The book was also influenced to a great extent by the fact that the storyline occurs in a small place, in terms of both geographical size and population. There’s nowhere to run away to; everyone potentially knows everyone else, and there will be constant meddling in your business. This same overcrowding creates involvement and a lot of family influence.
What’s the current state of Israeli crime fiction?
Israeli thrillers have gone through a major transformation. When the country was founded, it was faced with life-and-death problems, and writing crime novels was considered an unimportant and undignified line of work. As Israel matured, a change occurred here as well. My books echo that change. They don’t deal with the Arab-Israeli conflict or other issues that people are used to reading about when they think about Israel. As David Ben Gurion, Israel’s first prime minister, once said, “We’ll be a country like all other countries only once we have Israeli thieves and Israeli prostitutes”—and, if I may expand on that, Israeli thrillers.
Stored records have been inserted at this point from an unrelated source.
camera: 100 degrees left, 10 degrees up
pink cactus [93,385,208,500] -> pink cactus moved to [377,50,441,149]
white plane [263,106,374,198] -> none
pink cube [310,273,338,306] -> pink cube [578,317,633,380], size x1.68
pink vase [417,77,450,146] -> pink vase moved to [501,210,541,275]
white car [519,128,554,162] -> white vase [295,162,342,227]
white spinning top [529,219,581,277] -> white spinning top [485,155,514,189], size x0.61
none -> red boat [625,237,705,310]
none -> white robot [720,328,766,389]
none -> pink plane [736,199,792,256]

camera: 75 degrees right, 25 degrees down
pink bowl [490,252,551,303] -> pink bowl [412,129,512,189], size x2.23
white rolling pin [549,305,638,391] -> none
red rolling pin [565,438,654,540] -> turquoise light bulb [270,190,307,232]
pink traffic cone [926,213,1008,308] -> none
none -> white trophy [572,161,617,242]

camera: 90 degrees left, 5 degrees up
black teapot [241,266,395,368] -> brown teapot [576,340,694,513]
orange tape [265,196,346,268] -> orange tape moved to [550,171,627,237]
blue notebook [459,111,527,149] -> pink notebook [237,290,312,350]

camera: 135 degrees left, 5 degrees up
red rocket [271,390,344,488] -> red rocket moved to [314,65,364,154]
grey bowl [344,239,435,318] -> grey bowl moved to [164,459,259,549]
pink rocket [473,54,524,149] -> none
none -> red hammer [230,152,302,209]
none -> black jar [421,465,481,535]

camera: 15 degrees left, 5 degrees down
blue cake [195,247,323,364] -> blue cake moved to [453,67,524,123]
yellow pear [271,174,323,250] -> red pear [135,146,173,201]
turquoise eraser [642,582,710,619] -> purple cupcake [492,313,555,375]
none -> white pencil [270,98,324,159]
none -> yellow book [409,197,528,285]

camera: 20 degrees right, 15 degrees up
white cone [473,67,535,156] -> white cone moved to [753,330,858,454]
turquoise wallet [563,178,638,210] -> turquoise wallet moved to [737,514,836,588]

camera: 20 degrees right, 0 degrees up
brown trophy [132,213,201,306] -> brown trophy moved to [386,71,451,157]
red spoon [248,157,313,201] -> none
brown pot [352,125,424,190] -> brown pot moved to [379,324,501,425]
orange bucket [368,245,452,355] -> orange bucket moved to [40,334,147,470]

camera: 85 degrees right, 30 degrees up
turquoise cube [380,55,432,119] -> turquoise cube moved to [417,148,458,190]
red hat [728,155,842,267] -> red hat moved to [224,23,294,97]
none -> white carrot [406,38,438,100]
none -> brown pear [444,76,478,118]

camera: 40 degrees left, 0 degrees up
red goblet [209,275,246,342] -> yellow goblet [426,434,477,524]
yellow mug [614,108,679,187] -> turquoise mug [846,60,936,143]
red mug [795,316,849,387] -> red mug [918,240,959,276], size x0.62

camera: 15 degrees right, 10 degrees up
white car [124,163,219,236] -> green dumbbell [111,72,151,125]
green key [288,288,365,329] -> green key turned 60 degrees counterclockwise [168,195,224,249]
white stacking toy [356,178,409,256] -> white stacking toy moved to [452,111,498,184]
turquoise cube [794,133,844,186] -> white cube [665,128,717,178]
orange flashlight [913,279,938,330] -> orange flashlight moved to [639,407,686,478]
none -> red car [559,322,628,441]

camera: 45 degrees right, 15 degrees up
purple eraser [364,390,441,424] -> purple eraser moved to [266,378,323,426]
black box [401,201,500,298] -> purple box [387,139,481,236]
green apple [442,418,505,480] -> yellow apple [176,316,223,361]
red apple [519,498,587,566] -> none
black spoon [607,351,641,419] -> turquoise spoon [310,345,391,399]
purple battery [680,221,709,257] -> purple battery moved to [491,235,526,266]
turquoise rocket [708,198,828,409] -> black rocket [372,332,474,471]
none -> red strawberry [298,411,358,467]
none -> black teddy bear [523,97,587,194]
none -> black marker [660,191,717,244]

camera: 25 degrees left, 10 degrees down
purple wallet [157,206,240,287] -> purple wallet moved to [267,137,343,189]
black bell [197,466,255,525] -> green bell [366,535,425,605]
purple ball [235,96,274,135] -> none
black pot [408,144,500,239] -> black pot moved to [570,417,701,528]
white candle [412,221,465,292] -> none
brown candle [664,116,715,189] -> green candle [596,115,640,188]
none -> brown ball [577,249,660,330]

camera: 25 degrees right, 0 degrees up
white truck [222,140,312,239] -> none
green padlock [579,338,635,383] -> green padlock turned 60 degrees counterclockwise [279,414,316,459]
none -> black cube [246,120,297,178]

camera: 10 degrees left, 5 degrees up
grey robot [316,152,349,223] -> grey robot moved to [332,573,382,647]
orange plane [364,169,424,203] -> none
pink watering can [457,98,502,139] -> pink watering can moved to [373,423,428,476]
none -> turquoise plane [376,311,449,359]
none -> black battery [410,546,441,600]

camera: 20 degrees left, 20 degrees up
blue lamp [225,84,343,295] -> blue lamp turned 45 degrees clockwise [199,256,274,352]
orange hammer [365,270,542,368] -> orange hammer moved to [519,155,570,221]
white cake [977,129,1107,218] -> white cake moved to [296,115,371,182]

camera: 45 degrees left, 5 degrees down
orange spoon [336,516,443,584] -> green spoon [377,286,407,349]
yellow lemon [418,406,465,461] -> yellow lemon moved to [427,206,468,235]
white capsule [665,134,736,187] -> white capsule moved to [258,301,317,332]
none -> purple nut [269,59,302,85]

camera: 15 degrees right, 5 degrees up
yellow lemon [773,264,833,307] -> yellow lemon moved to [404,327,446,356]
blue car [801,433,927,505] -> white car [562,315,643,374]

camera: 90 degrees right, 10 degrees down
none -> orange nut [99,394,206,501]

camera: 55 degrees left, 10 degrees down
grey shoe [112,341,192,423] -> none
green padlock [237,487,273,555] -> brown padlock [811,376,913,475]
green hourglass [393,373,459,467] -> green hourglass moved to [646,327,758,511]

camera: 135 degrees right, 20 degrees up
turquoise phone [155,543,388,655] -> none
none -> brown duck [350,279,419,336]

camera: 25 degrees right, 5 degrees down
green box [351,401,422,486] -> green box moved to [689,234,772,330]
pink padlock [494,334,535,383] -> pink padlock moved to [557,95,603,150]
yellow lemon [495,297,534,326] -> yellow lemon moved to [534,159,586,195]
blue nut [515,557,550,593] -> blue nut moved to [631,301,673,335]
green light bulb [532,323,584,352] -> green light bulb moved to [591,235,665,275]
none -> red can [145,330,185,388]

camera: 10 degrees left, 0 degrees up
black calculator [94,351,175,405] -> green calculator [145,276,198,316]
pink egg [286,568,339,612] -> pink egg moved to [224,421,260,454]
How did The Wire influence Lineup?
The series had an enormous effect on me. I watched it with my wife when she was toward the end of her pregnancy, and was having difficulty sleeping. Through watching the series, I realized how powerful it was to see a dramatic story told from various angles. I think that when you write the way I do, about “the system”—when you try to expand the scope to include social issues—presenting the problem from various standpoints enriches the story and gives it a level of complexity. You understand the motives and interests of the different players. There’s no good and bad, there’s only complexity. That’s why Lineup is told from the standpoint of the victim, her family, the police, the prosecutors, the courts, journalists, gangsters, and others.